Valleys: Some have complained that the girls sound indistinguishable... and I would agree, for a given value of "indistinguishable." They're of similar class in Victorian England, which was practically a monoculture at that point (PRACTICALLY, I said, not entirely or literally) so there is going to be similarity. Where they differ is in what captures their interest (gadgets vs. killing vampires), what they obsess over (gadgets & appearances vs. killing things & appearances), and how they react to things (detached observation vs. getting in there and killing things). Where I tended to sigh was over the romances both Mina and Evaline experience in this novel. Evaline's quite drawn to Pix, which makes sense, since she spends a great deal of time wishing she were as strong, dashing and daring as he -- and the noble suitor she has in the previous novel pales in comparison, yet persists. In her turn, Mina has been drawn to the time-wandering Dylan, but her heart also beats for the red-headed Inspector, rescuer of dogs, and owner of his own crime-busting gadgets, which he sometimes will even share.

It's definitely a positive that Dylan becomes more of a defined character in this episode, as he goes off and has his own adventure, separate from the girls.
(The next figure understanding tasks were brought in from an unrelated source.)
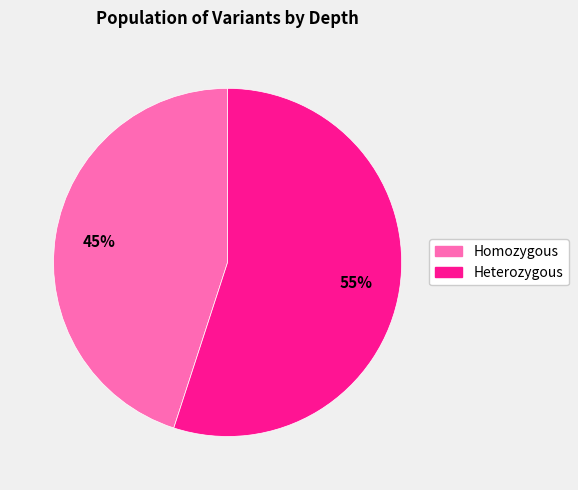

Is there a majority slice in this chart?

Yes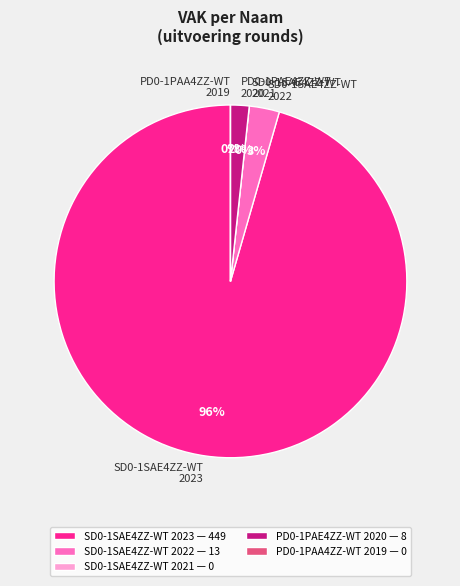

What is the largest slice in the pie chart?

SD0-1SAE4ZZ-WT 2023 uitvoering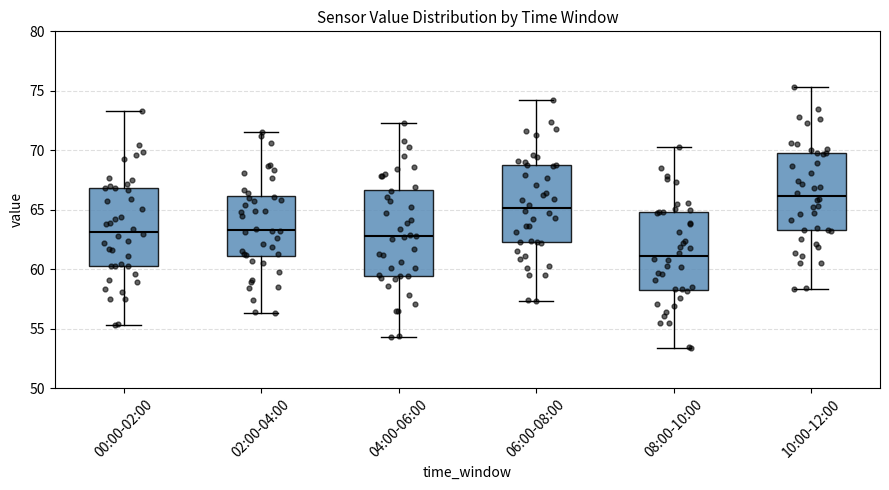

Which box's median line is the highest?

10:00-12:00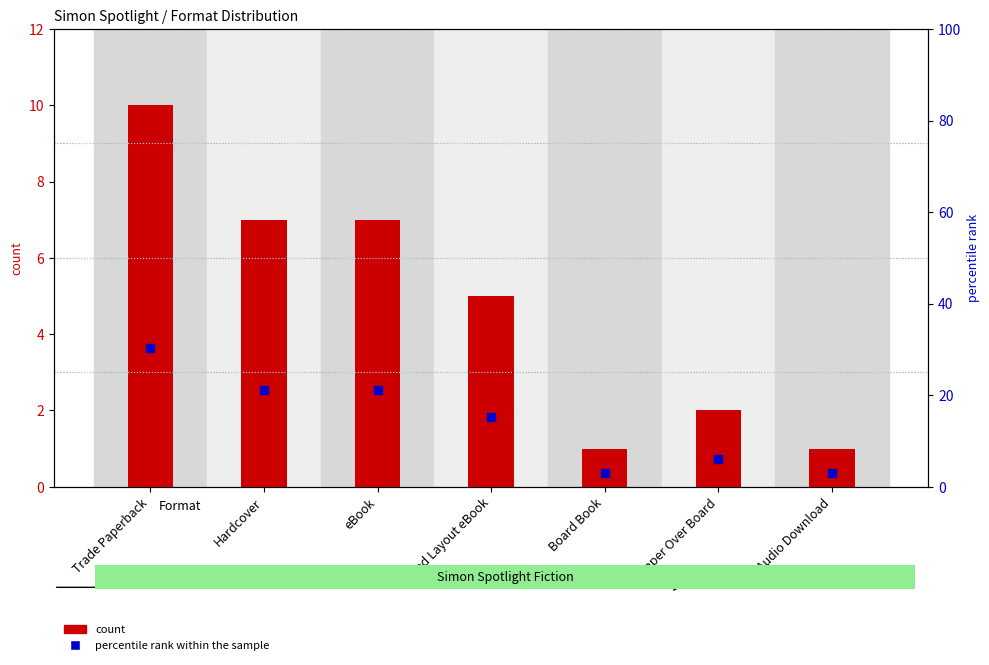

Which series contains the lowest Y value?

count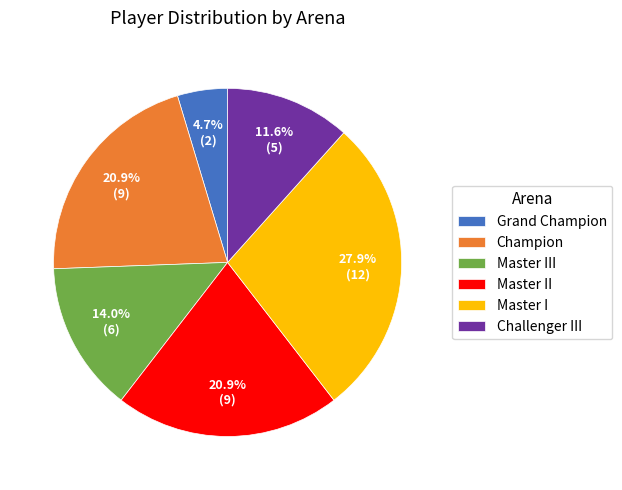

Count the number of slices in the pie.

6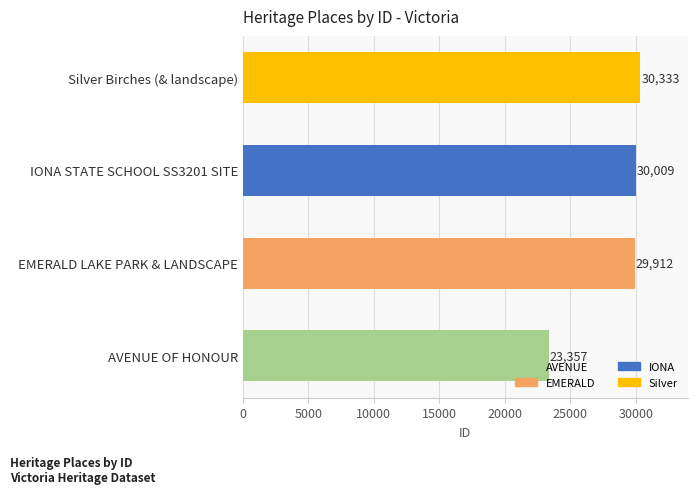

At which label is the value closest to 26845?

EMERALD LAKE PARK & LANDSCAPE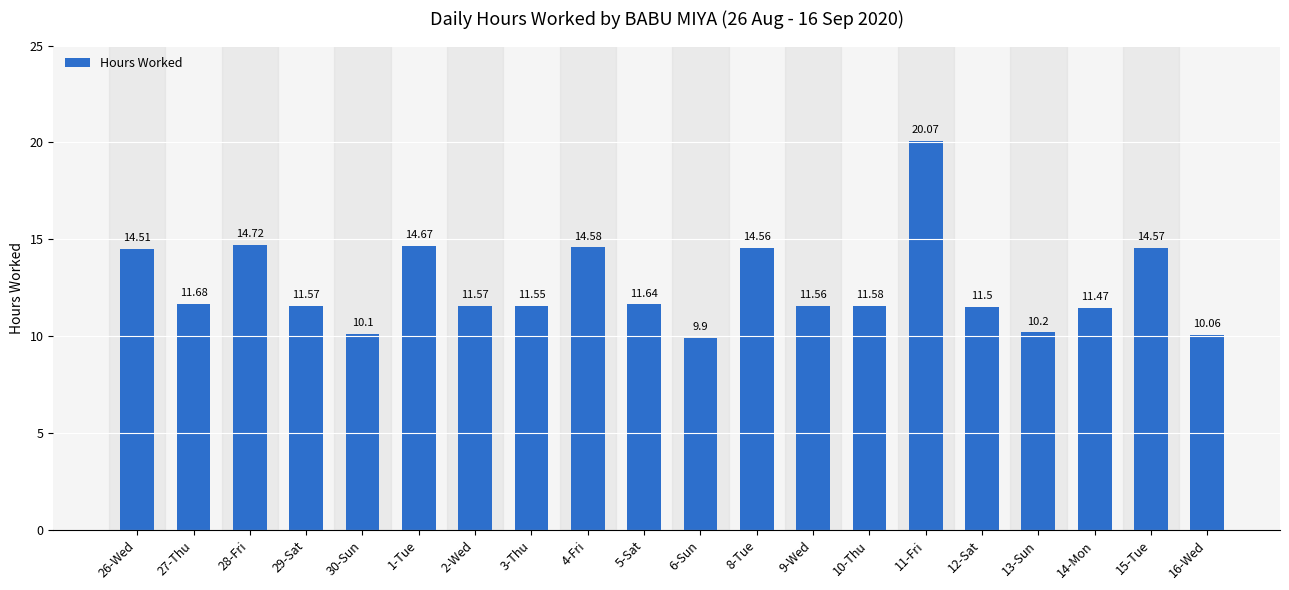

What is the average value?

12.6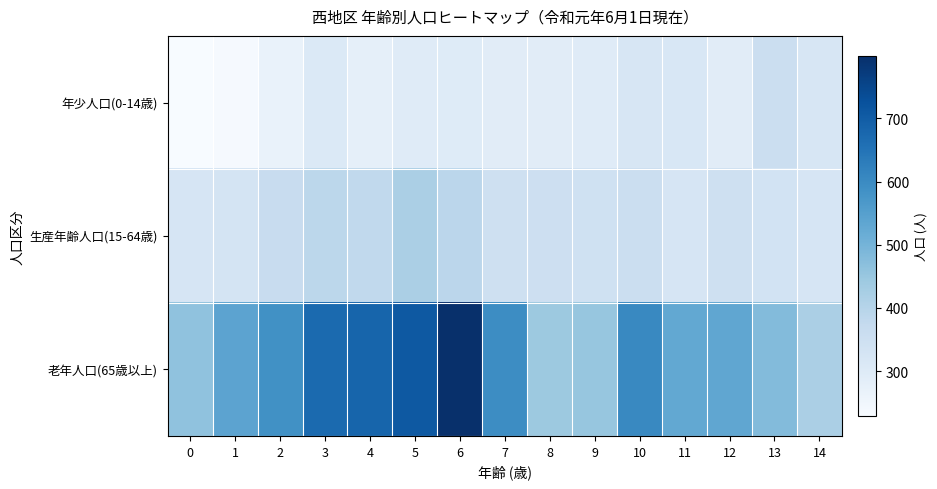

Between 4 and 13, which series saw the biggest shift?

老年人口(65歳以上)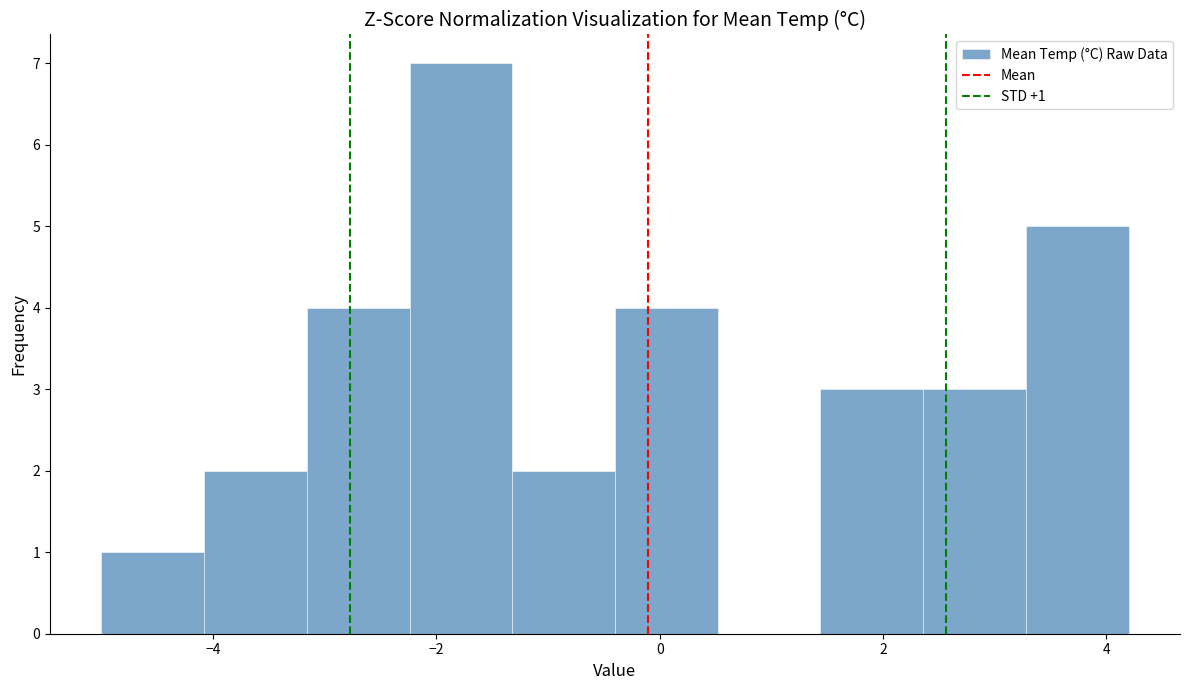

Which range on the x-axis has the tallest bar?

-2.24 to -1.32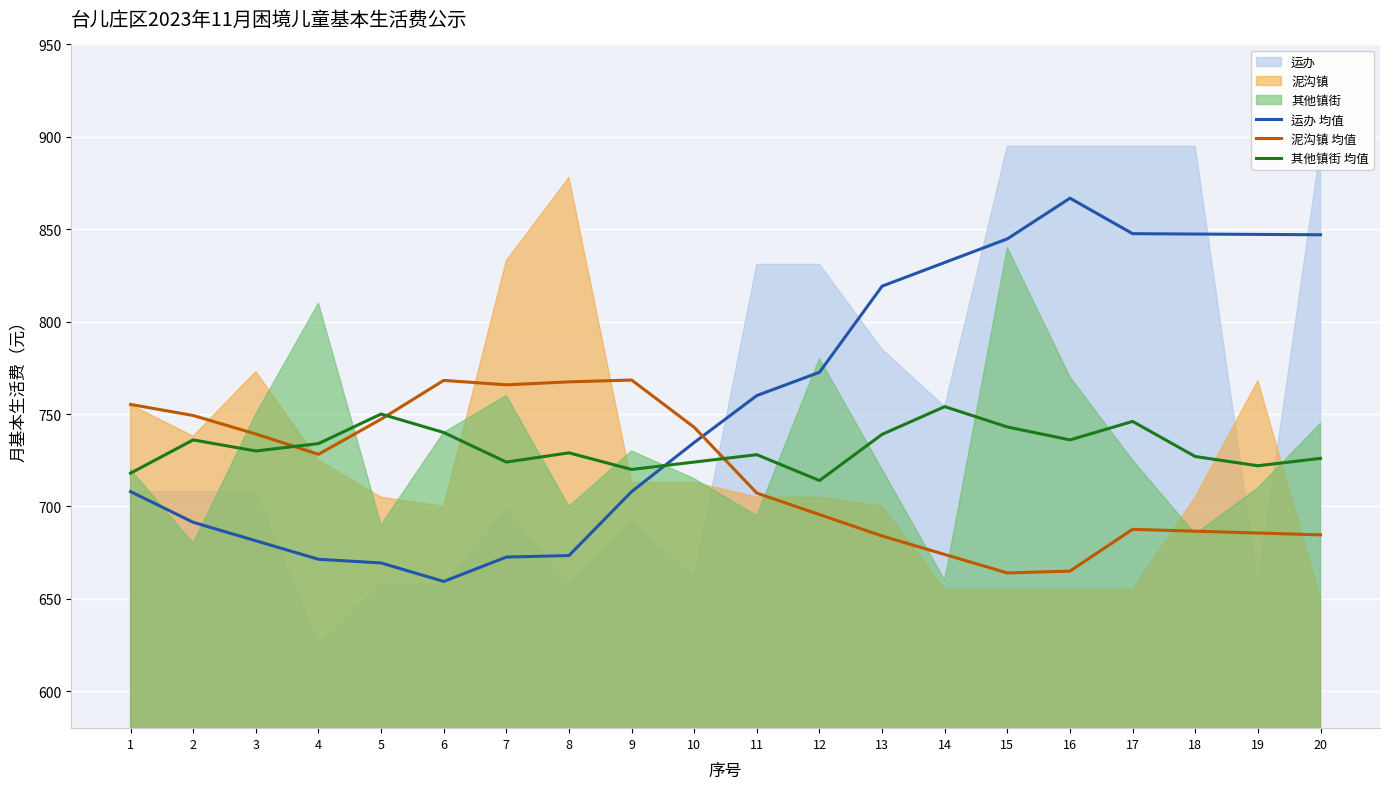

Which series has the widest spread of values?

运办 均值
I do find Dylan's storyline to be troublesome, mostly because I've wondered why it's included, and feel the novel would be just fine without it, but also because I find his calm acceptance a little disingenuous. Yes, steampunk is cool, yes, and a steampunk Victorian England would be interesting, but if I had time-dropped there, I'd be a lot more frantic about getting home - obsessed with it -- and terrified I'd be in the past through some stupid wars and other nonsense that I wouldn't want to live through. Add to that, jumping to an historical timeline that he can't even really recognize --? I would think a character's emotions would be all over the place. At any rate, it looks like Dylan will be around a bit longer, though I wonder how much he can be, as he is an anachronism out to change history. How long do you exist in the future, though, if you change the past...?

Conclusion: With a decorously Victorian sensibility and a break-neck steampunk pace, THE SPIRITGLASS CHARADE strikes just the right notes between the strictly defined genres of steampunk and mystery to produce an addictively readable and fun sequel to the Stoker & Bram series.

I received my copy of this book courtesy of Chronicle Books. A week and a day from today, on October 7th, you can find THE SPIRITGLASS CHARADE by Colleen Gleason at an online e-tailer, or at a real life, independent bookstore near you!


Sarah Stevenson said...

I agree with you - this was a very worthy second entry in the series. I enjoyed that first book SO much more than I thought I would. Gleason makes it all WORK somehow, and it is truly so much fun. And I can't help but love the inclusion of spiritualism in this one. Thanks for writing up the review!

tanita✿davis said...

@Sarah: In the hands of other authors, it wouldn't be quite as good, I think. There are few authors who do revised history with that light a touch.